Milan Babić a occupé nombre des plus hauts postes à responsabilité au sein du pouvoir croate de mai 1991 à février 1992, dont celui de Président de la République serbe de Krajina. Mis en accusation par le Tribunal, il a plaidé coupable de crimes commis en Croatie.
 


Milan Babić relate une conversation de juillet 1991 avec Slobodan Milošević et le Président des Serbes de Bosnie Radovan Karadžić, au sujet de la stratégie d'expulsion des Musulmans des territoires réclamés par les Serbes en Bosnie-Herzégovine:

« Karadzic, lui, avait dit qu'il gardait Alija Izetbegovic dans sa petite poche, à savoir qu'il pouvait lui régler son comptes à tout moment, mais que le moment n'était pas encore venu parce que les Serbes ne devaient pas être rendus coupables. On s'attendait à ce qu’Alija Izetbegovic fasse le premier faux pas politique et ce serait là le moment de lui régler ses comptes. Il avait dit par la suite qu’il allait entasser les Musulmans, les chasser vers les lits de rivière et qu'il allait relier entre eux tous les territoires serbes de la Bosnie-Herzégovine. Il avait dit aussi qu'il hésitait à leur ôter Zenica [située à 70 km au nord de Sarajevo].
Question: Milošević a-t-il eu une réaction quelconque à cette observation?
Réponse: Il m'a dit de ne pas être têtu et de ne pas gêner les choses, de ne pas gêner Radovan. »

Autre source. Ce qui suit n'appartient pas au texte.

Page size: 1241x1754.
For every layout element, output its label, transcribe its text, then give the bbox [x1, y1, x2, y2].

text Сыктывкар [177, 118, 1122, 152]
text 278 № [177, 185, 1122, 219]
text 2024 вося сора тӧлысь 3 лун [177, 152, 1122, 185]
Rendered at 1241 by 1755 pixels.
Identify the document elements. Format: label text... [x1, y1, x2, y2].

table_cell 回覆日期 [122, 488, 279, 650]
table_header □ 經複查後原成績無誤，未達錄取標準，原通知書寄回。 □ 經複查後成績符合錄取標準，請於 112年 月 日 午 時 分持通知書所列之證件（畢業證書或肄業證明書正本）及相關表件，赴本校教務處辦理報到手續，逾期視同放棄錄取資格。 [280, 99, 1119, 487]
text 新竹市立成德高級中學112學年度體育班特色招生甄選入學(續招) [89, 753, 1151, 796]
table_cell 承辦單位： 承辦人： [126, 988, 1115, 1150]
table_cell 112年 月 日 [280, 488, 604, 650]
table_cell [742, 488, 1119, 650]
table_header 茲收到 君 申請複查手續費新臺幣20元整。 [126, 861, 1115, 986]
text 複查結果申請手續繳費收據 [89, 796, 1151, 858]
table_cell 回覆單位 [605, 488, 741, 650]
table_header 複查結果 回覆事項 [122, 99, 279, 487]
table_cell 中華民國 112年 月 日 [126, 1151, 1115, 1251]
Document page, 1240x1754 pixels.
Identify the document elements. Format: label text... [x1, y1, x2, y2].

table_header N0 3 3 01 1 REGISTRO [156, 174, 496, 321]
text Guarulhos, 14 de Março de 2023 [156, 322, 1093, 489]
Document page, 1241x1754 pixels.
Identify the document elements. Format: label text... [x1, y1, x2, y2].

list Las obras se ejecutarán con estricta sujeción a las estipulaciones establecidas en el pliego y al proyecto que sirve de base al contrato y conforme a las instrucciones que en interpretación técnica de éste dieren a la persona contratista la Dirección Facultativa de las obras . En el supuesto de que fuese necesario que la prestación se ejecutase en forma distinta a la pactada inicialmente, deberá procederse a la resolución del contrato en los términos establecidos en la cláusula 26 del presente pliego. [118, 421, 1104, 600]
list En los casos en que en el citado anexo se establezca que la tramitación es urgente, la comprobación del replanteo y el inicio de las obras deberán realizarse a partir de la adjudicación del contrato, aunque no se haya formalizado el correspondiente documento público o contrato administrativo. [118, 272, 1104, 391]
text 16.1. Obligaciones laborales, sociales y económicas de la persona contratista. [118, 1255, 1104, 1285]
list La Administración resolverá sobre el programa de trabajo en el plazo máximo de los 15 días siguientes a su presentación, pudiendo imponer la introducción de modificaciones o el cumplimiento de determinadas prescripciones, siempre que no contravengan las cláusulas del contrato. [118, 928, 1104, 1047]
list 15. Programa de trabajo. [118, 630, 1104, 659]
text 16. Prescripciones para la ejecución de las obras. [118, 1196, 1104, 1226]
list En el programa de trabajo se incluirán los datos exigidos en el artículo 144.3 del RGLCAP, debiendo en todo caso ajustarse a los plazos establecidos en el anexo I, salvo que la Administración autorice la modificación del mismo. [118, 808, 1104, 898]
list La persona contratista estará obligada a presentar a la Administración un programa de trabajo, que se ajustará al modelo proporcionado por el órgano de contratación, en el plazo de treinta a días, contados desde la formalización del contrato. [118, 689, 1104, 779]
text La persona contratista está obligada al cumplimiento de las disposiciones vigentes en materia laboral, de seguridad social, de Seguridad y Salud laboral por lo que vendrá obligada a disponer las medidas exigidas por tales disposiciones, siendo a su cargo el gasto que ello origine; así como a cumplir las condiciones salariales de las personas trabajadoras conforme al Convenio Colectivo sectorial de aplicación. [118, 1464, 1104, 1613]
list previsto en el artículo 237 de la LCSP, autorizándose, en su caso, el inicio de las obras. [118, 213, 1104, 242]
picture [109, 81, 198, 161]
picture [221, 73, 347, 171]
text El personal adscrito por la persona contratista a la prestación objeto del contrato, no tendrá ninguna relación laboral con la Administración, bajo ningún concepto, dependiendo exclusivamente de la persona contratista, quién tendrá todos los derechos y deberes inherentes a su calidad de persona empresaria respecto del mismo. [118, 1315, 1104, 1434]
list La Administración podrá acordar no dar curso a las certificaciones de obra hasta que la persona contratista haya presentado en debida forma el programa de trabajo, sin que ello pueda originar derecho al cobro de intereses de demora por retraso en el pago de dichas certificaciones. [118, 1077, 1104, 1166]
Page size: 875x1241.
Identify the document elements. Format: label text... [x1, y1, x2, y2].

Milan Babić était l'un des témoins initiés les plus importants appelés à la barre par l'Accusation. Entre août 1991 et février 1992, Babić a exercé des fonctions de premier plan au sein des gouvernements serbes autoproclamés de Croatie. Il a été Premier ministre et Président de la Région autonome de Krajina (la « SAO »), et Président de la République serbe de Krajina (la « RSK»). En 12 jours de déposition, Babić a décrit ses conversations et rencontres avec Slobodan Milošević et nombre des coauteurs des crimes commis en Croatie en 1991. Babić a apporté des éclaircissements essentiels sur l'état d'esprit de Slobodan Milošević et son influence sur les institutions et les structures qu’il utilisait pour expulser définitivement les populations non serbes de vastes régions de Croatie. La déposition de Babić indiquait que Slobodan Milošević avait joué un rôle central dans la commission des crimes en Bosnie-Herzégovine et en Croatie.

Babić a expliqué que Milošević contrôlait toutes les institutions de Serbie et nombre de ses plus hauts responsables, ainsi que les dirigeants serbes de Bosnie et serbes de Croatie. Il a déclaré que Milošević était au sommet de la hiérarchie militaire yougoslave dont il nommait les principaux officiers. Il nommait également ceux des armées des Serbes de Bosnie et des Serbes de Croatie.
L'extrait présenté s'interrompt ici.